In referring to Chris Woodhead’s book A Desolation of Learning, your correspondents (Letters, May 29) concentrate on the person rather than his arguments.

However much one may disagree, as I do, with his belief that selecting children into grammar schools is the only way to educate clever children properly, he raises a number of other serious questions that deserve answers.

For example, is it sensible to set a minimum level of achievement, such as a particular level of the GCSE, that all children are required to reach? The Government believes it is. Professor Woodhead disagrees.

Since Matthew Arnold, most inspectors have been on the Woodhead side of the argument.

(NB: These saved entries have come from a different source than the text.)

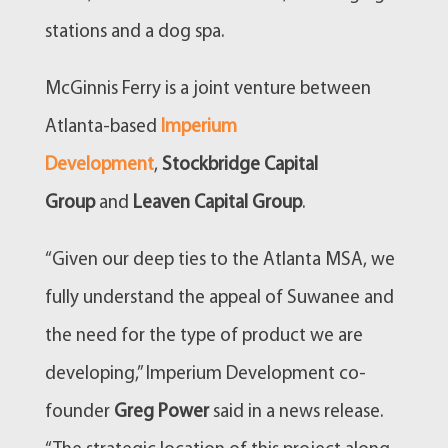
stations and a dog spa.
McGinnis Ferry is a joint venture between
Atlanta-based
Imperium
Development
,
Stockbridge Capital
Group
and
Leaven Capital Group
.
“Given our deep ties to the Atlanta MSA, we
fully understand the appeal of Suwanee and
the need for the type of product we are
developing,” Imperium Development co-
founder
Greg Power
said in a news release.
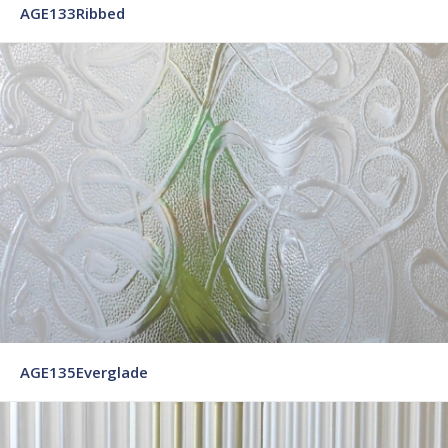
AGE133Ribbed
AGE135Everglade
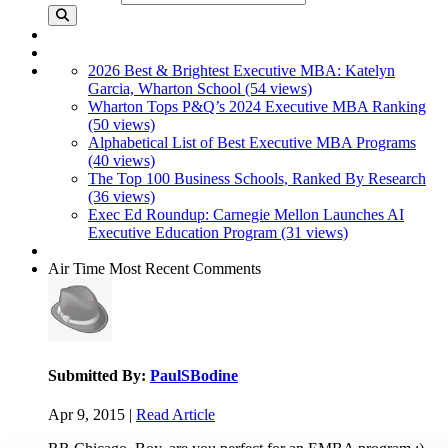
2026 Best & Brightest Executive MBA: Katelyn
Garcia, Wharton School (54 views)
Wharton Tops P&Q’s 2024 Executive MBA Ranking
(50 views)
Alphabetical List of Best Executive MBA Programs
(40 views)
The Top 100 Business Schools, Ranked By Research
(36 views)
Exec Ed Roundup: Carnegie Mellon Launches AI
Executive Education Program (31 views)
Air Time
Most Recent Comments
Submitted By:
PaulSBodine
Apr 9, 2015 |
Read Article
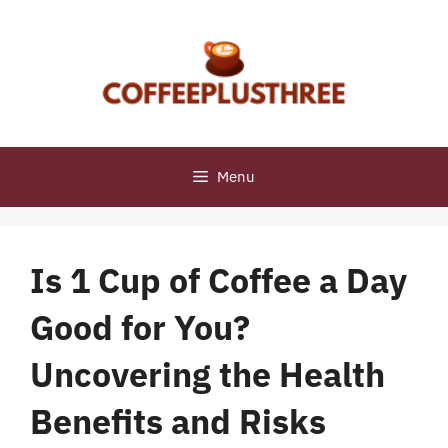
Skip
to
content
Menu
Is 1 Cup of Coffee a Day
Good for You?
Uncovering the Health
Benefits and Risks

Christian Schiller, one of the greatest of post-war HMIs, put it this way: “If a minimum of attainments is fixed such that it is in the power of all, it is demonstrably irrelevant to the vast majority and of no practical value. If a minimum is fixed such that only some can reach it, it must demonstrably be beyond the powers of the rest and its imposition will undoubtedly lead to a distortion of their powers. In my view, the goal of a minimum of attainments is incompatible with continuity in the process of learning.”

Whether Ofsted agrees with this is unclear, but until politicians do, the hounding of schools with a high proportion of children who will never reach the ever-changing “minimum of attainments” prescribed by government will, presumably, continue.

The important point Professor Woodhead makes is that teachers should be free to develop their own ways of providing worthwhile activities for children for whom they know that externally imposed standards of this kind are wholly inappropriate.

This is an important argument. Others in the book deal with such matters as the importance of subject knowledge, the developing role of Ofsted as an enforcer of government policy rather than an independent agency, and the future of independent education.

The way to deal with the serious educational arguments in Professor Woodhead’s book is to engage with them, rather than run away. Sadly, that is what the “eloquent silence” Professor Colin Richards advocated in his letter amounts to.

Sir Peter Newsam, Former chief schools adjudicator, director of London’s Institute of Education, and chief education officer for the Inner London Education Authority.